____ Records for the task
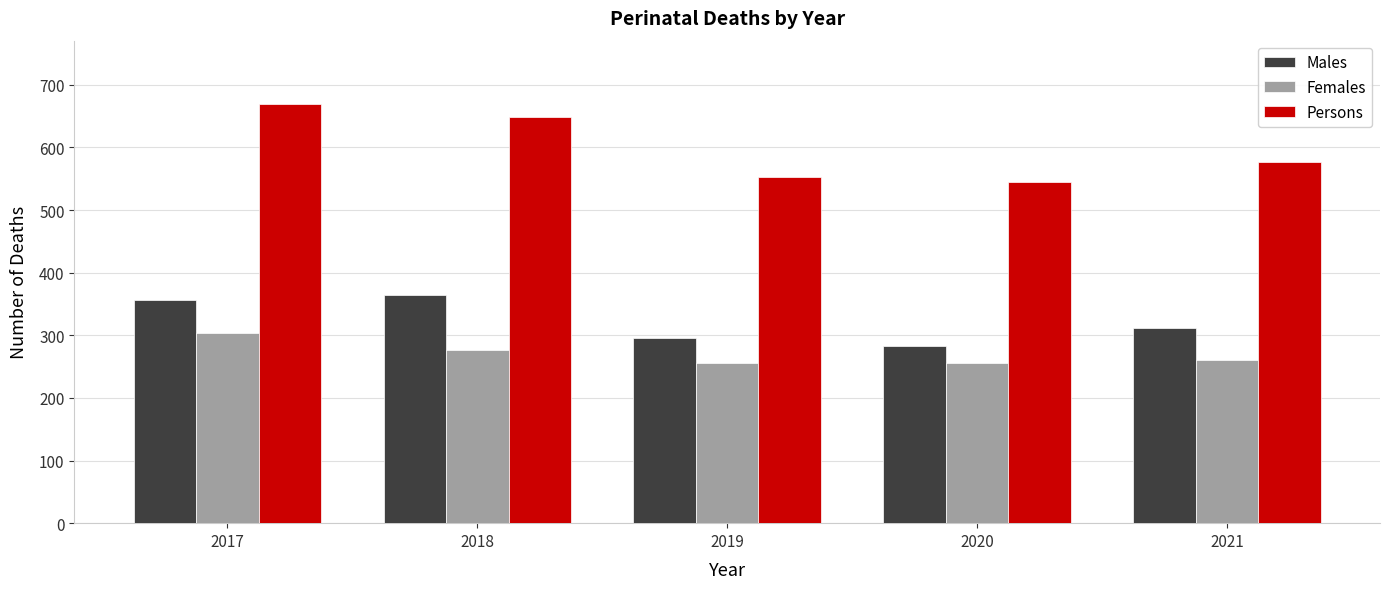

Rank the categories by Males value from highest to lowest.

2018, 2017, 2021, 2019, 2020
________
____ Records for the task
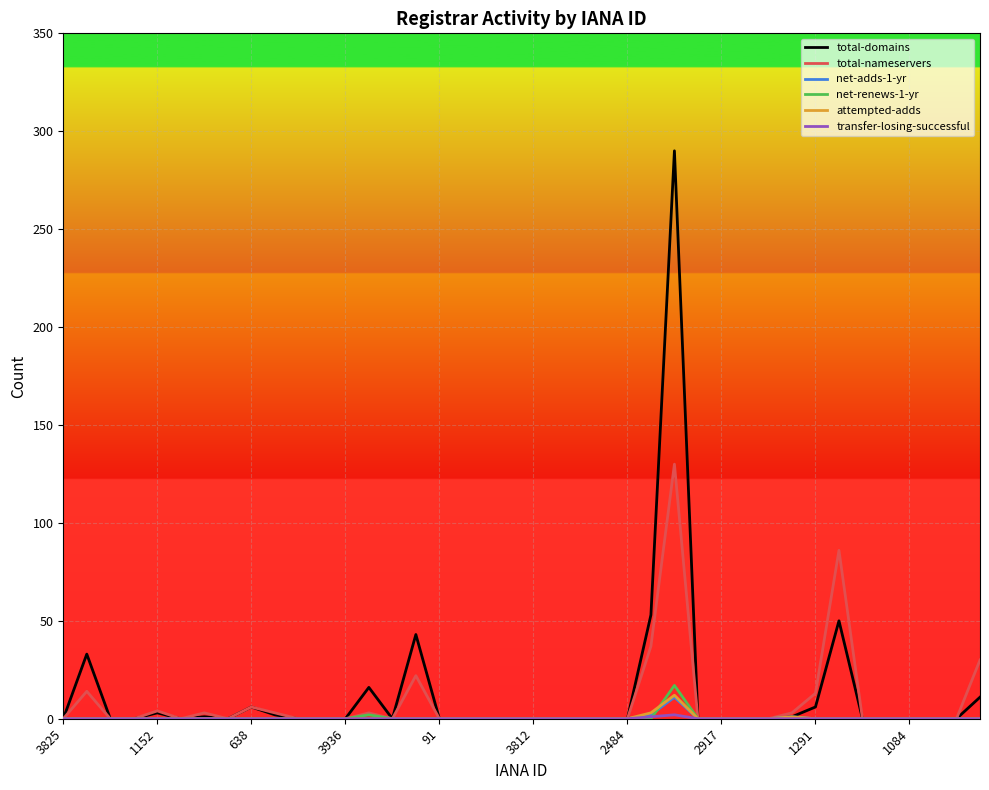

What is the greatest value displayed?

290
________
____ Records for the task
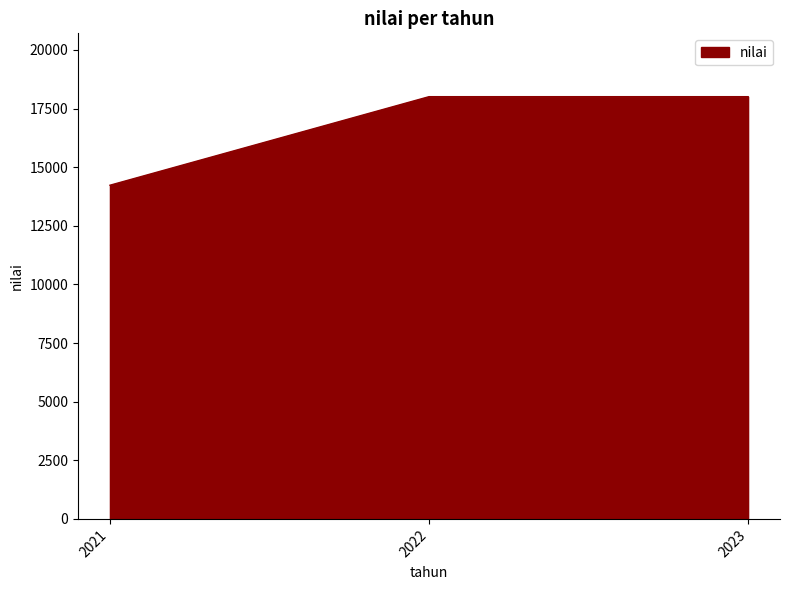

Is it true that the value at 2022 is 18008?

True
________
# [Exercise brief]
Pick out every line of the material above that contains the string "value". Case counts, so match only that exact capitalization.

# [Answer to this exercise]
Rank the categories by Males value from highest to lowest.
What is the greatest value displayed?
Is it true that the value at 2022 is 18008?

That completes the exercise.